* **WHAT IS NEEDED**
Which lines of the data below contain "Start"? Please show them all.

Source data
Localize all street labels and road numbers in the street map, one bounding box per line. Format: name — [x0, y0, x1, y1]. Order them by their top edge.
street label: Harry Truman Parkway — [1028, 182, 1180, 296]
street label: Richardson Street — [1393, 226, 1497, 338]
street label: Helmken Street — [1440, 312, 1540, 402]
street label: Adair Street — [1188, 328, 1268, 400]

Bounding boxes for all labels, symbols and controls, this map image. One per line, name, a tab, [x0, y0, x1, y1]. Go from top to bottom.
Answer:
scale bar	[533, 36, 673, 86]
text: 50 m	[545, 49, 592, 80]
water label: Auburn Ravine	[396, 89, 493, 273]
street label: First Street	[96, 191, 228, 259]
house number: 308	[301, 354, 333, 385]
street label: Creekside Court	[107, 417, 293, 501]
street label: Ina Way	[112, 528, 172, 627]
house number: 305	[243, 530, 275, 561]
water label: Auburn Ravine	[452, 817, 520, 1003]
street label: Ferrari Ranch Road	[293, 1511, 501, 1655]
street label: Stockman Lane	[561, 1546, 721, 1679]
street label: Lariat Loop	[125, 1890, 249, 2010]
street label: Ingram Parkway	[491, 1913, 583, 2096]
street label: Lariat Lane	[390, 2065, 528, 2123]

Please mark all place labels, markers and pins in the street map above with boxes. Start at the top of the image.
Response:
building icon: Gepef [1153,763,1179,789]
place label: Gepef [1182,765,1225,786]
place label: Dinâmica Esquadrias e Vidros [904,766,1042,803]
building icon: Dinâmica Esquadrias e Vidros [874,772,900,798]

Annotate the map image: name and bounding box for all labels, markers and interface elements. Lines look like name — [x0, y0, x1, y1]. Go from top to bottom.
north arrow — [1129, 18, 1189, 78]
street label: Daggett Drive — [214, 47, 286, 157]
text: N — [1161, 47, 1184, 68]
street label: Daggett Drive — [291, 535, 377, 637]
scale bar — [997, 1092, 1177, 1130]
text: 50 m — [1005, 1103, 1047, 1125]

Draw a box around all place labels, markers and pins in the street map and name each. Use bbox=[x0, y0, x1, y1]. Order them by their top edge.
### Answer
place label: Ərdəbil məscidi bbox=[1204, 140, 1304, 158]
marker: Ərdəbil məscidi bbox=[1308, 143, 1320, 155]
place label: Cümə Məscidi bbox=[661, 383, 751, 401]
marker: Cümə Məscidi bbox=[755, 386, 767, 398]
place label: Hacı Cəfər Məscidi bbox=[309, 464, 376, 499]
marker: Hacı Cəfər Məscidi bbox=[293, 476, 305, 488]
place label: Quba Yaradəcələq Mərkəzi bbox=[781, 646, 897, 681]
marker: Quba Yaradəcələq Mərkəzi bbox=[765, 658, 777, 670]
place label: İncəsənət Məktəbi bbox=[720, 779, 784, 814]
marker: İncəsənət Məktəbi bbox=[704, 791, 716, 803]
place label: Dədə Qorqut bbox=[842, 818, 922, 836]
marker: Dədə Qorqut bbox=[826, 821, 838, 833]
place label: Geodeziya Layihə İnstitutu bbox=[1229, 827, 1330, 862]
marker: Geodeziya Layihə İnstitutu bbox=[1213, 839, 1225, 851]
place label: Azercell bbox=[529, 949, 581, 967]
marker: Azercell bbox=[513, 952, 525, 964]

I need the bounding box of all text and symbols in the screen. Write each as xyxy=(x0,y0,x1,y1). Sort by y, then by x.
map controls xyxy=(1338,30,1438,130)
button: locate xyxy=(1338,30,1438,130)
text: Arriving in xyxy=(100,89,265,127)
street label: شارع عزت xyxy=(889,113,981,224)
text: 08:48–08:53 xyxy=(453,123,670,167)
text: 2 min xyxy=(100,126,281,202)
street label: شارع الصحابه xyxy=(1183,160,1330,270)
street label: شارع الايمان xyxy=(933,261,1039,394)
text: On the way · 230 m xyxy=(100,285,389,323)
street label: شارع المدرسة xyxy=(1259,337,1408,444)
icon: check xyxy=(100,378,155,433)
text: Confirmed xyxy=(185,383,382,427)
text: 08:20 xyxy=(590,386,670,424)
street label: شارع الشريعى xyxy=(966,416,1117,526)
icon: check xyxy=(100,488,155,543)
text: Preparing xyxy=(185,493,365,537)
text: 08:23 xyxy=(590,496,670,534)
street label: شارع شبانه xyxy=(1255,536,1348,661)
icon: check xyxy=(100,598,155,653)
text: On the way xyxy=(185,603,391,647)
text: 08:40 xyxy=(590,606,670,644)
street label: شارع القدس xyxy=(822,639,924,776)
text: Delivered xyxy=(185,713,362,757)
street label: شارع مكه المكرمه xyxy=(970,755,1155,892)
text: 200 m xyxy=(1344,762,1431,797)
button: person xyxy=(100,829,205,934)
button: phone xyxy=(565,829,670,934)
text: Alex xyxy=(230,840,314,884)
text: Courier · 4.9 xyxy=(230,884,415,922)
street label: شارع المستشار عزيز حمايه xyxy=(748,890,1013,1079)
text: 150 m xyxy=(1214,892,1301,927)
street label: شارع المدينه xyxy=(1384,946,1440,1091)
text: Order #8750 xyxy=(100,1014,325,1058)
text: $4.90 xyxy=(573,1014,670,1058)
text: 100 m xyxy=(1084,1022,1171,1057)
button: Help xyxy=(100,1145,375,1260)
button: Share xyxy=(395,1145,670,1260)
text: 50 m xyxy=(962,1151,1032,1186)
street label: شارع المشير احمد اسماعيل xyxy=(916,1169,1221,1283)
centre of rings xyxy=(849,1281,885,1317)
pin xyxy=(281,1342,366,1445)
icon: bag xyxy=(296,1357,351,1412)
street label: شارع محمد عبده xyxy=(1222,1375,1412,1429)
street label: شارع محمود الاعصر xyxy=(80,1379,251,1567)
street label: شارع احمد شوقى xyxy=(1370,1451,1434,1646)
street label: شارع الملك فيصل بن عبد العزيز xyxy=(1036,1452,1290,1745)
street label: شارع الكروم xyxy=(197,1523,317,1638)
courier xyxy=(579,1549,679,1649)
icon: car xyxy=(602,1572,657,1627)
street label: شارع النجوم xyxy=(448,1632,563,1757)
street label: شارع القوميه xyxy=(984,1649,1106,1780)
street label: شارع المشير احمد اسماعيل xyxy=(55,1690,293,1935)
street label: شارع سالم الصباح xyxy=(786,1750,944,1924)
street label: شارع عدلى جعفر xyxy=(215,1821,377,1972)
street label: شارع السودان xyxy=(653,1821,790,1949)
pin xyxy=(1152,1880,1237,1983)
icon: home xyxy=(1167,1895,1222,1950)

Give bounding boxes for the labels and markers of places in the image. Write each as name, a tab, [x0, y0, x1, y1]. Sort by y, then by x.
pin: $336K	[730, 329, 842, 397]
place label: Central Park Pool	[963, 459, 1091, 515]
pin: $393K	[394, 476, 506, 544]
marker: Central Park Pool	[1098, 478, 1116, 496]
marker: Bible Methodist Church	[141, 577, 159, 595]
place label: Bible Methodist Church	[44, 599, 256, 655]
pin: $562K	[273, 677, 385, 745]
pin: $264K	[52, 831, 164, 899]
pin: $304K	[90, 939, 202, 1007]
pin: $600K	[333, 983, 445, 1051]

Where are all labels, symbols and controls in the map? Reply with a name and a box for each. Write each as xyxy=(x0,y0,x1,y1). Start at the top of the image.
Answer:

* **RESPONSE TO THIS EXERCISE**
Please mark all place labels, markers and pins in the street map above with boxes. Start at the top of the image.
Where are all labels, symbols and controls in the map? Reply with a name and a box for each. Write each as xyxy=(x0,y0,x1,y1). Start at the top of the image.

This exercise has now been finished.